-- Raw data follows --

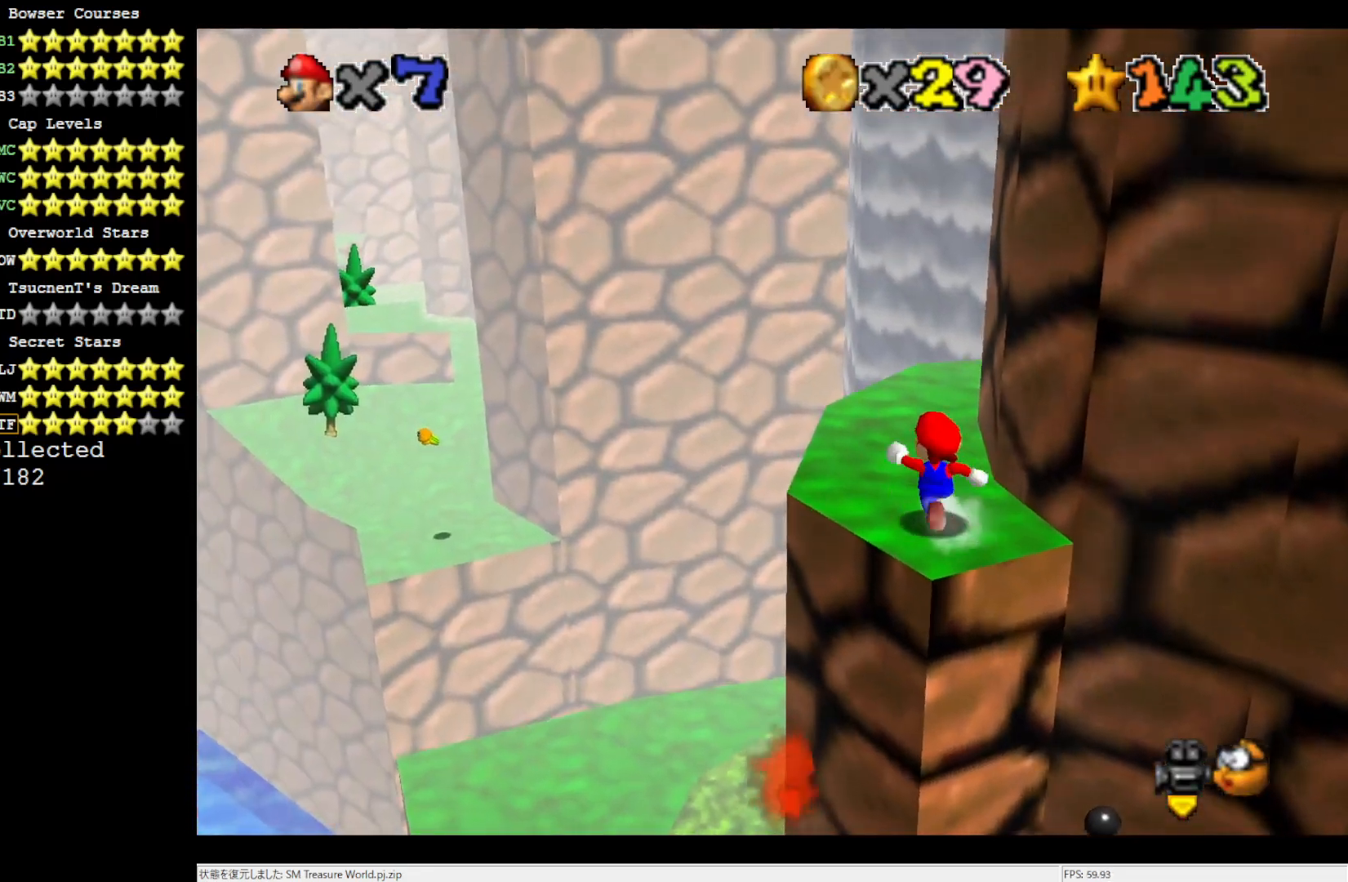
{"dt_ms": 500, "buttons": [], "left_stick": "up-left", "events": [[117, "C_LEFT", "down"], [283, "C_LEFT", "up"]]}
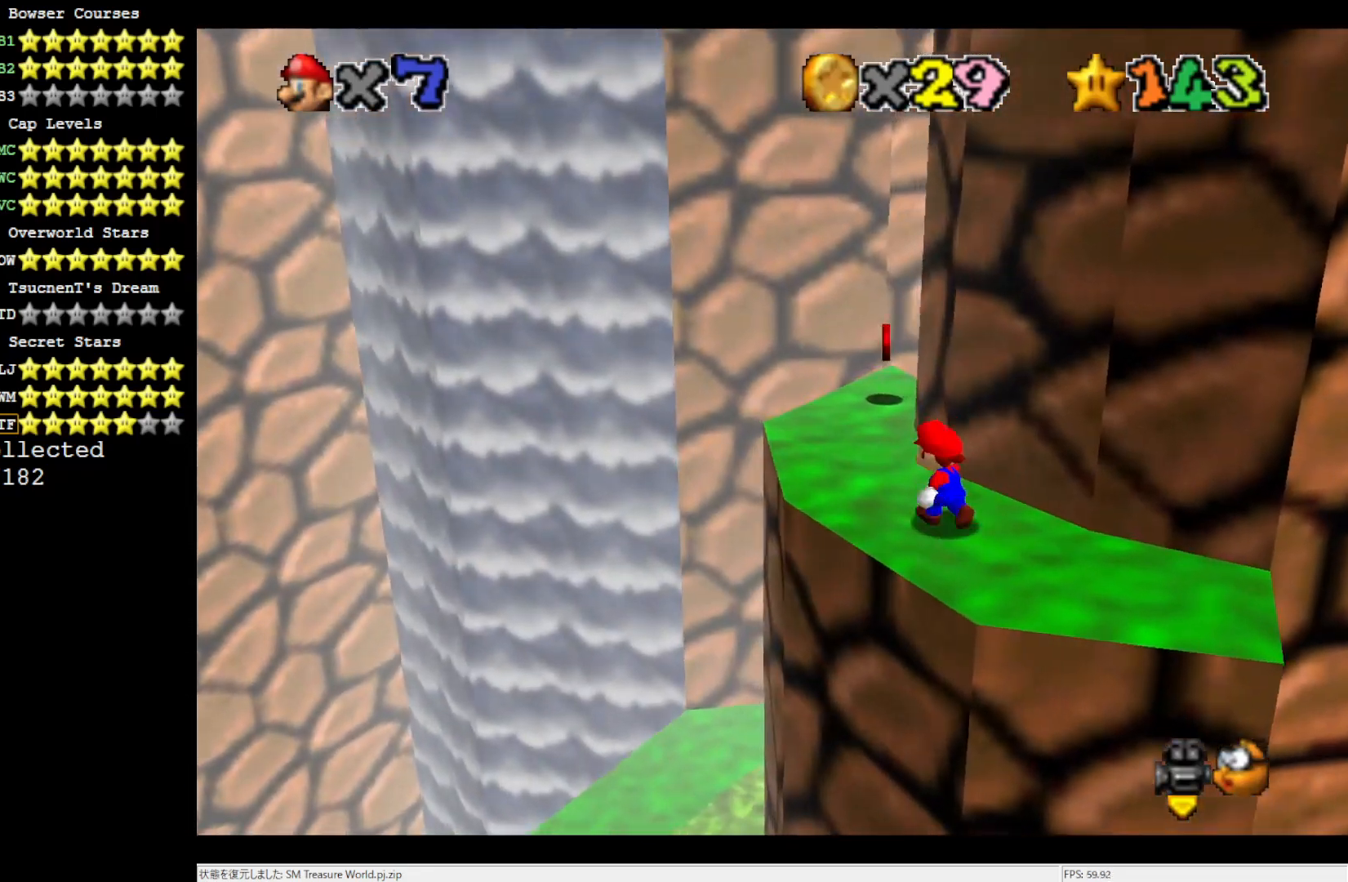
{"dt_ms": 1000, "buttons": ["A"], "left_stick": "center", "events": [[283, "C_LEFT", "down"], [450, "C_LEFT", "up"], [617, "left_stick", "down"], [883, "left_stick", "center"], [950, "A", "down"]]}
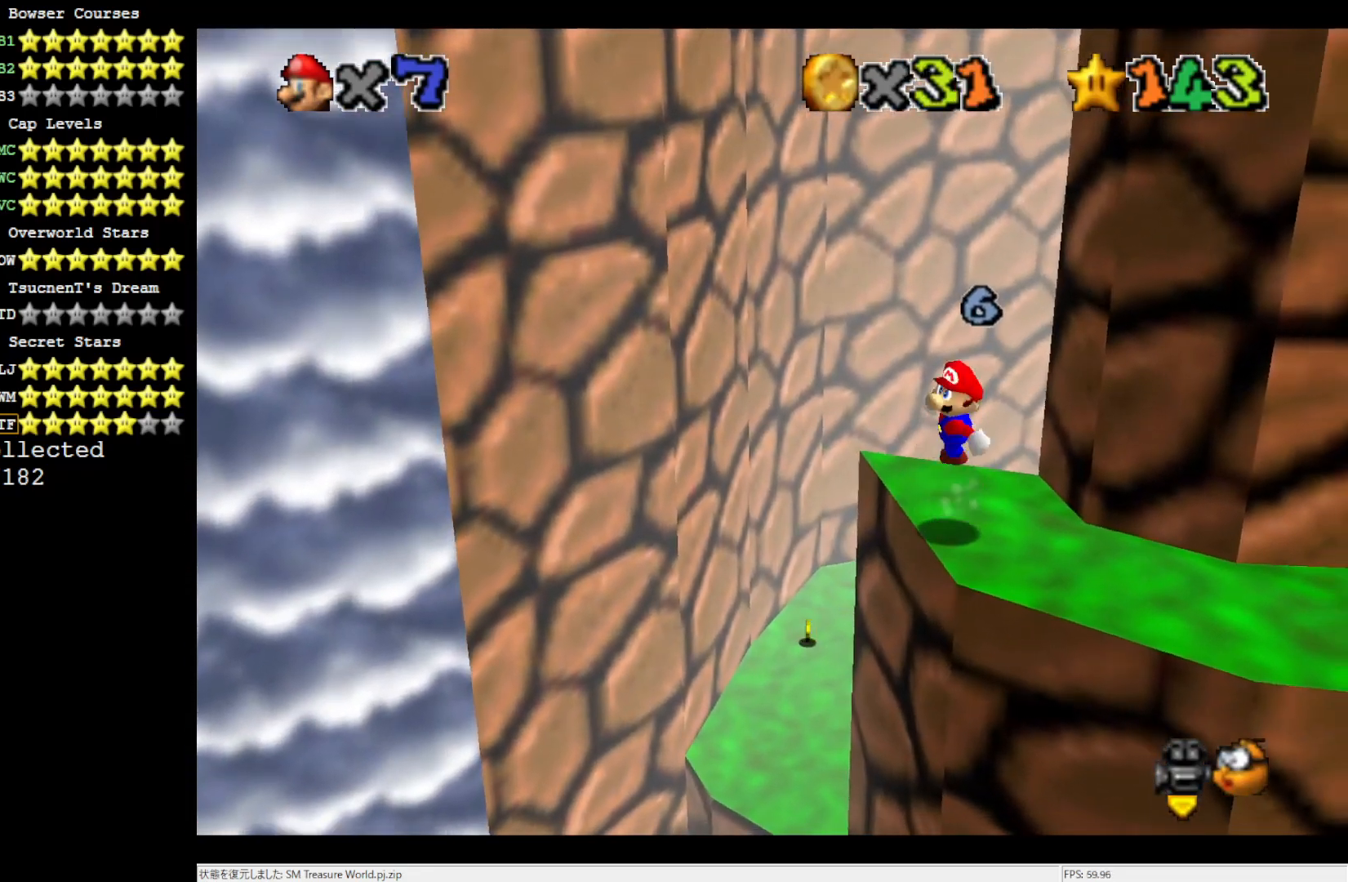
{"dt_ms": 500, "buttons": ["C_RIGHT"], "left_stick": "left", "events": [[17, "A", "up"], [233, "C_RIGHT", "down"], [383, "C_RIGHT", "up"], [483, "C_RIGHT", "down"], [483, "left_stick", "left"]]}
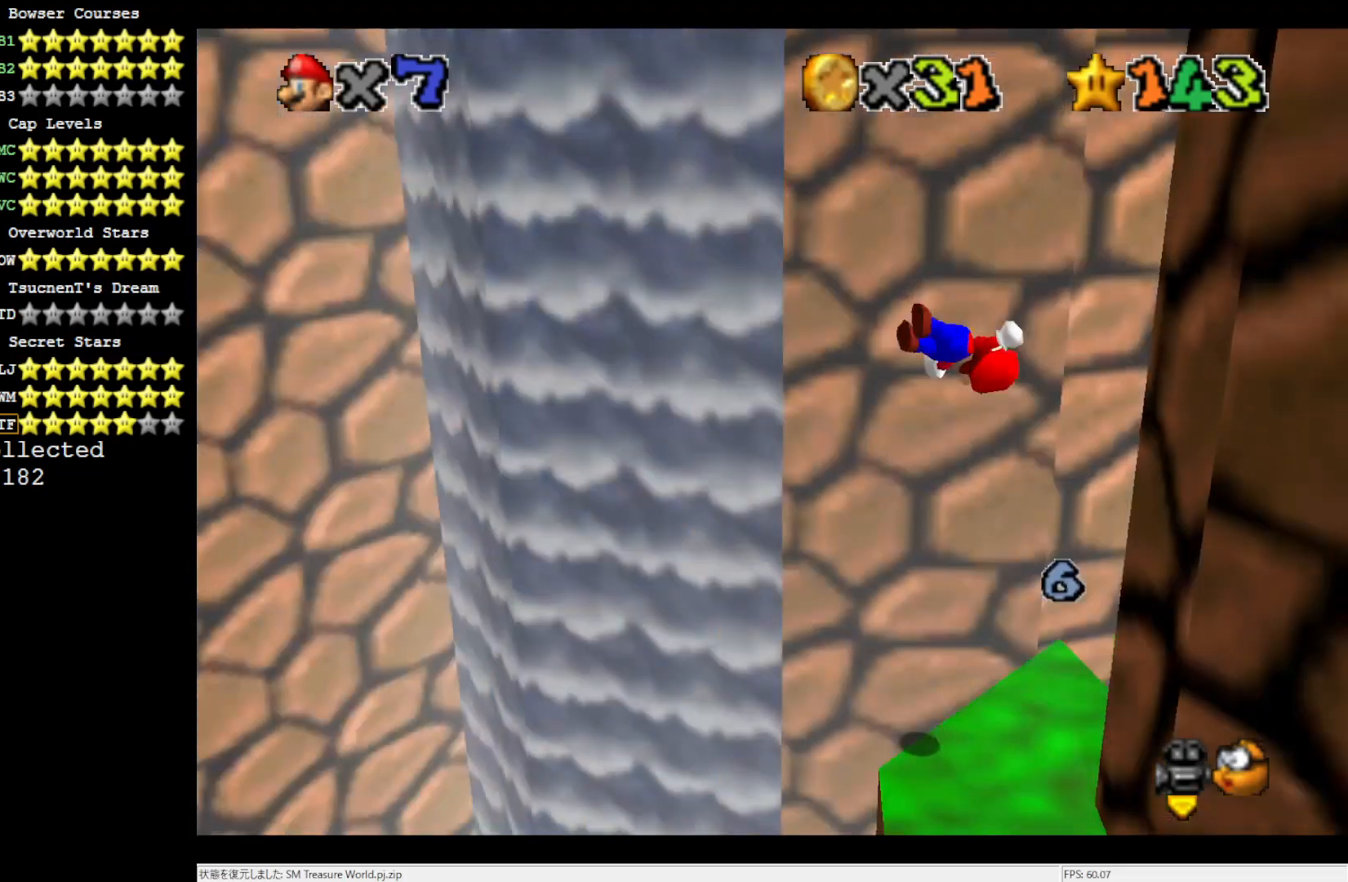
{"dt_ms": 500, "buttons": [], "left_stick": "center", "events": [[83, "C_RIGHT", "up"], [467, "left_stick", "center"]]}
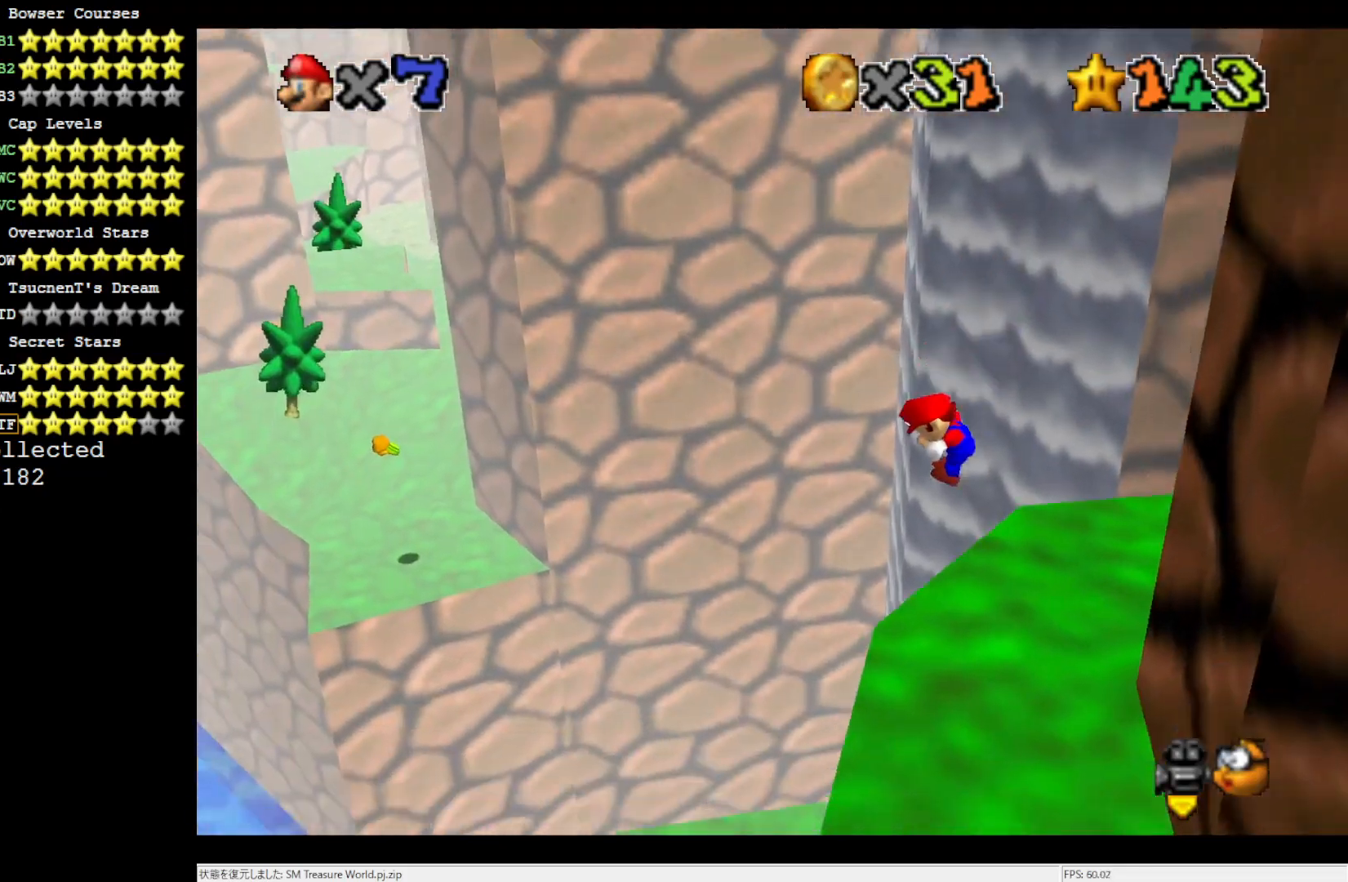
{"dt_ms": 500, "buttons": [], "left_stick": "center", "events": [[117, "left_stick", "right"], [350, "B", "down"], [350, "left_stick", "center"], [417, "B", "up"]]}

-- Raw data concluded --

If the word "down" is on a line above, return that line.

— Solution below —
{"dt_ms": 500, "buttons": [], "left_stick": "up-left", "events": [[117, "C_LEFT", "down"], [283, "C_LEFT", "up"]]}
{"dt_ms": 1000, "buttons": ["A"], "left_stick": "center", "events": [[283, "C_LEFT", "down"], [450, "C_LEFT", "up"], [617, "left_stick", "down"], [883, "left_stick", "center"], [950, "A", "down"]]}
{"dt_ms": 500, "buttons": ["C_RIGHT"], "left_stick": "left", "events": [[17, "A", "up"], [233, "C_RIGHT", "down"], [383, "C_RIGHT", "up"], [483, "C_RIGHT", "down"], [483, "left_stick", "left"]]}
{"dt_ms": 500, "buttons": [], "left_stick": "center", "events": [[117, "left_stick", "right"], [350, "B", "down"], [350, "left_stick", "center"], [417, "B", "up"]]}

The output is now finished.